Анри кивнул. Принц ему нравился все больше. «Умен, храбр, благороден, красив… Верно, далеко пойдет – достойный отпрыск древнего рода…»
– Где тут выход в сад, господин де Марсийак? – спросил он.
– Господа, – громко заговорил принц, – мы с господином де Голлем поспорили о сущей мелочи – о положении корпуса при выполнении удара из двойной финты, парада и рипоста! Мы выйдем в сад, проведем две-три учебные схватки и вернемся. А вы ступайте к нашей несравненной Артенис. Негоже оставлять без внимания гостеприимную хозяйку.
Если бы Анри дрался с кем-то другим, незнакомым, гости маркизы встали бы у всех окон, ведущих в сад. Но речь шла о возможных неприятностях для будущего герцога де Ларошфуко – и никто не захотел выступить свидетелем дуэли.
Де Гонди, увидев, что лейтенант и принц идут к двери, ведущей в сад, устремился следом. Но Ротру ловко перехватил его и стал что-то нашептывать на ухо. Аббат выслушал только первую фразу, потом резко оттолкнул драматурга и первым выскочил в сад.

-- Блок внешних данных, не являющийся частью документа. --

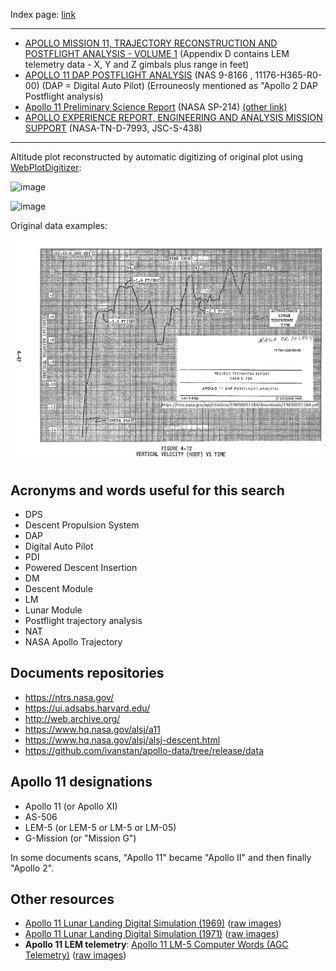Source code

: Index page: [link](https://jumpjack.github.io/Apollo11LEMdata/)

-------------

- [APOLLO MISSION 11, TRAJECTORY RECONSTRUCTION AND POSTFLIGHT ANALYSIS - VOLUME 1](https://ntrs.nasa.gov/citations/19700014995) (Appendix D contains LEM telemetry data - X, Y and Z gimbals plus range in feet)
 -  [APOLLO 11 DAP POSTFLIGHT ANALYSIS](https://ntrs.nasa.gov/citations/19690031184) (NAS 9-8166 , 11176-H365-R0-00) (DAP = Digital Auto Pilot) (Errouneosly mentioned as "Apollo 2 DAP Postflight analysis)
 -  [Apollo 11 Preliminary Science Report](https://www.hq.nasa.gov/alsj/a11/as11psr.pdf) (NASA SP-214) [(other link)](https://ntrs.nasa.gov/citations/19700000726)
 -  [APOLLO EXPERIENCE REPORT, ENGINEERING AND ANALYSIS MISSION SUPPORT](https://ntrs.nasa.gov/citations/19750018953) (NASA-TN-D-7993, JSC-S-438)

-------------

Altitude plot reconstructed by automatic digitizing of original plot using [WebPlotDigitizer](https://automeris.io/WebPlotDigitizer/):

![image](https://user-images.githubusercontent.com/1620953/149631114-89ac5b28-6a96-471f-958f-006f2060d305.png)

![image](https://user-images.githubusercontent.com/1620953/149636575-1edfef93-2211-4070-a336-63a338a06868.png)

Original data examples:

![image](https://github.com/jumpjack/Apollo11LEMdata/blob/master/001-vert-vel-01.png)


Acronyms and words useful for this search
-----------------------------------------

 - DPS
 - Descent Propulsion System
 - DAP
 - Digital Auto Pilot
 - PDI
 - Powered Descent Insertion
 - DM
 - Descent Module
 - LM
 - Lunar Module
 - Postflight trajectory analysis
 - NAT
 - NASA Apollo Trajectory

Documents repositories
----------------------

 - https://ntrs.nasa.gov/
 - https://ui.adsabs.harvard.edu/
 - http://web.archive.org/
 - https://www.hq.nasa.gov/alsj/a11 
 - https://www.hq.nasa.gov/alsj/alsj-descent.html
 - https://github.com/ivanstan/apollo-data/tree/release/data
 

Apollo 11 designations
----------------------

 - Apollo 11 (or Apollo XI)
 - AS-506
 - LEM-5 (or LEM-5 or LM-5 or LM-05)
 - G-Mission (or "Mission G")

In some documents scans, "Apollo 11" became "Apollo II" and then finally "Apollo 2".

## Other resources

 - [Apollo 11 Lunar Landing Digital Simulation (1969)](https://archive.org/details/apollo11landingd00miti_0/mode/1up)  ([raw images](https://ia600608.us.archive.org/view_archive.php?archive=/1/items/apollo11landingd00miti_0/apollo11landingd00miti_0_jp2.zip))
 - [Apollo 11 Lunar Landing Digital Simulation (1971)](https://archive.org/details/dianarev12level302eyle/mode/1up)  ([raw images](https://ia801602.us.archive.org/view_archive.php?archive=/25/items/dianarev12level302eyle/dianarev12level302eyle_jp2.zip))
 - **Apollo 11 LEM telemetry**: [Apollo 11 LM-5 Computer Words (AGC Telemetry)](https://archive.org/details/apollo_11_computer_words/mode/2up)  ([raw images](https://ia802308.us.archive.org/view_archive.php?archive=/27/items/apollo_11_computer_words/apollo_11_computer_words_jp2.zip))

Там было все необходимое для схватки: широкие дорожки и просторные газоны между рядами смоковниц. Вот только некстати начался снегопад – последний февральский снегопад, надо думать, та прощальная метель, после которой наступает весна.

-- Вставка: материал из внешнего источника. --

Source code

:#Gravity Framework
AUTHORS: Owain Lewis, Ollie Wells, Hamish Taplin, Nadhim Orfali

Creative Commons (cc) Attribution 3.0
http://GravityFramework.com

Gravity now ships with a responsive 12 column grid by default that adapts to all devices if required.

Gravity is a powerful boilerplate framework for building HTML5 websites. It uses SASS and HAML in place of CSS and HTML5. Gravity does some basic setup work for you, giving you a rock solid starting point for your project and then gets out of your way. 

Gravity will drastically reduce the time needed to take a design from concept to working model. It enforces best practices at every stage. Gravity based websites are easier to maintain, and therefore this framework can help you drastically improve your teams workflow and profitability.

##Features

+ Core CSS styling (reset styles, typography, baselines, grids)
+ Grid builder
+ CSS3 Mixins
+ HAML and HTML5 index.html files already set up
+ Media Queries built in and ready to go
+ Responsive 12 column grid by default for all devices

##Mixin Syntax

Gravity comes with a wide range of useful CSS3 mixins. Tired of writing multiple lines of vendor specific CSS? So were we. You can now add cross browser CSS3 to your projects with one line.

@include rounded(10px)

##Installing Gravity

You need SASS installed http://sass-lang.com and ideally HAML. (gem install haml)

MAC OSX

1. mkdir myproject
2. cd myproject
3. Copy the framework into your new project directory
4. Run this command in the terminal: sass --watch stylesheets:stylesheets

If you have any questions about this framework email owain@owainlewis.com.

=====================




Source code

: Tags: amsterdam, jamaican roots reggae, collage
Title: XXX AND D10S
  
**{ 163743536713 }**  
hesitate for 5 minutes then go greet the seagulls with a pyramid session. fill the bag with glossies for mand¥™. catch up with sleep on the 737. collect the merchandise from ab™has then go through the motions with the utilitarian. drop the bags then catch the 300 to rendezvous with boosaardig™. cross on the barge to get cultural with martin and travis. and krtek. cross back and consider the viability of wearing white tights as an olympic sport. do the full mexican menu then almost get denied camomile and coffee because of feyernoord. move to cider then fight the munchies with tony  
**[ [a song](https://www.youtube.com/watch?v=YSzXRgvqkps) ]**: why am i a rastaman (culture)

– Защищайтесь, месье! – встав напротив де Марсийака, закричал аббат.
– Сейчас, – хладнокровно ответил молодой человек и, вступив в эту нелепую схватку, через несколько секунд выбил шпагу из рук де Гонди. Отлетевший клинок застрял в кроне смоковницы. Аббат нагнулся и завертелся, пытаясь высмотреть оружие на прошлогодней траве, которую прикрыл тонкий слой снега.